Marc Selwyn Fine Art is pleased to present its first solo exhibition of the late American artist Hannah Wilke (1940–1993). The show will focus on Wilke’s drawings from the 1960’s and will also include a selection of ceramic sculptures from the 1970’s.
A pioneering figure in feminist art, Wilke explored issues of beauty, gender, and western cultural convention with a diverse approach that included photography, performance, video, sculpture and drawing. Wilke was one of the first artists to take control of the traditional male gaze and transform it into a means of celebration and liberation. In her multi-disciplinary practice, Wilke asserted ownership over her own body thereby associating herself with the women’s movement of the 1960’s. Poignant and arresting, Wilke’s work melded Post-Minimalism, second wave feminism and Abstract Expressionism making her one of the most influential yet under recognized artists of the late 20th century.
Wilke’s works on paper reveal a physicality that is often in dialogue with her sculpture. Rarely exhibited before her death in 1993, drawings were an integral part of her practice beginning in the 1950’s and early 1960’s. Exuberant shapes and undulating lines meander between figurative forms and abstracted landscapes. Some works, such as Untitled, circa 1965 (pictured above), have a raw and visceral quality that evokes the immediacy and emotional intensity of Abstract Expressionism. Others are more linear in their depiction of her organic forms.
Hannah Wilke (b. New York, NY, 1940; d. Houston, TX, 1993) trained at Stella Elkins Tyler School of Fine Art, Temple University, Philadelphia. Key solo museum exhibitions during her life included Hannah Wilke: Starification Photographs and Videotapes, Fine Arts Gallery, University of California, Irvine, (1976); and Hannah Wilke: A Retrospective, University of Missouri (1989). Other solo presentations of her work have included Hannah Wilke: Gestures, Neuberger Museum of Art, New York (2008) and a solo gallery at the Museum of Modern Art, New York (2011).
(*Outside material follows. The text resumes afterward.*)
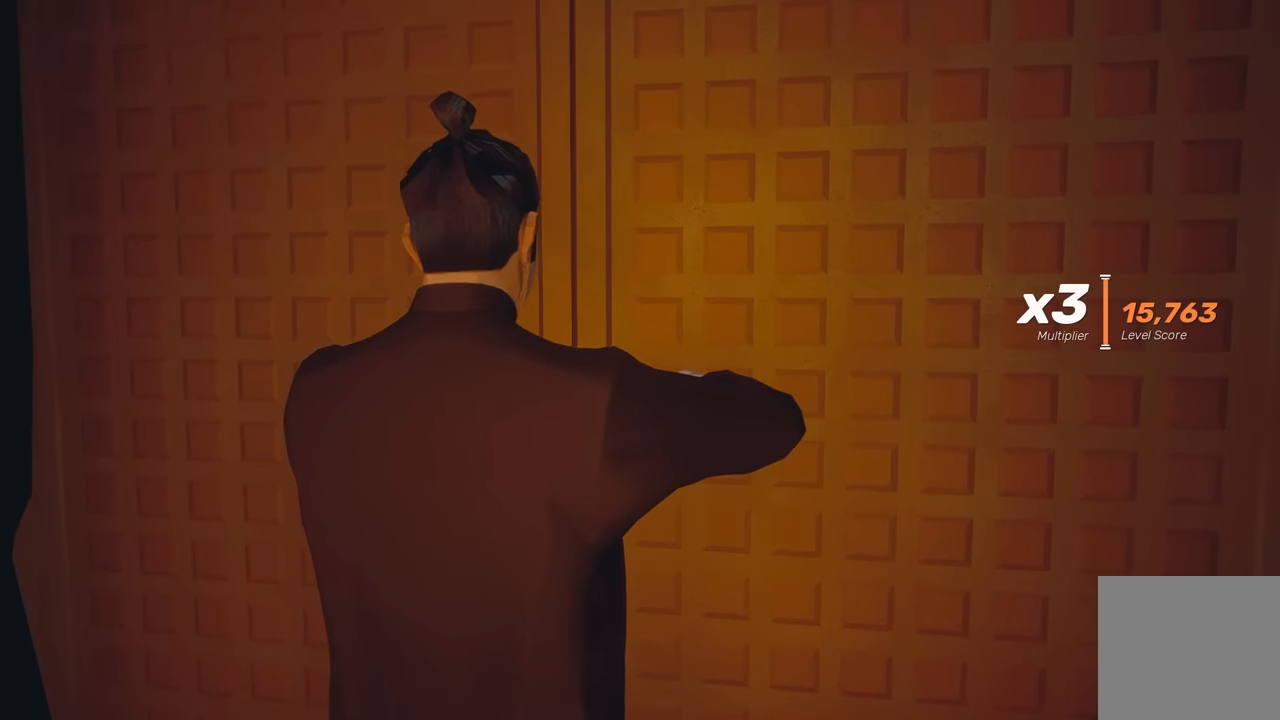
{"buttons": [], "left_stick": "center", "right_stick": "center", "events": []}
Wilke has also been included in significant group exhibitions, including: Performing for the Camera, Tate Modern, London (2016); Human Nature, LACMA, Los Angeles, CA (2012); Naked Before the Camera, Metropolitan Museum of Art, New York (2012); The Original Copy: Photography of Sculpture, 1839 to Today, MoMA, New York, NY (2010); elles@centrepompidou, Centre Pompidou, Paris, (2009-10): WACK!, Museum of Contemporary Art, Los Angeles (2007); and Sexual Politics, Hammer Museum, Los Angeles, 1996. Her work features in major museum and foundation collections including Tate Modern, London; Centre Pompidou, Paris; Museum of Modern Art, New York; Whitney Museum of American Art, New York; Solomon R. Guggenheim Museum, New York; LA County Museum of Art, Los Angeles; Museum of Contemporary Art, Los Angeles, Princeton University Art Museum; and Coleccion Jumex, Mexico City.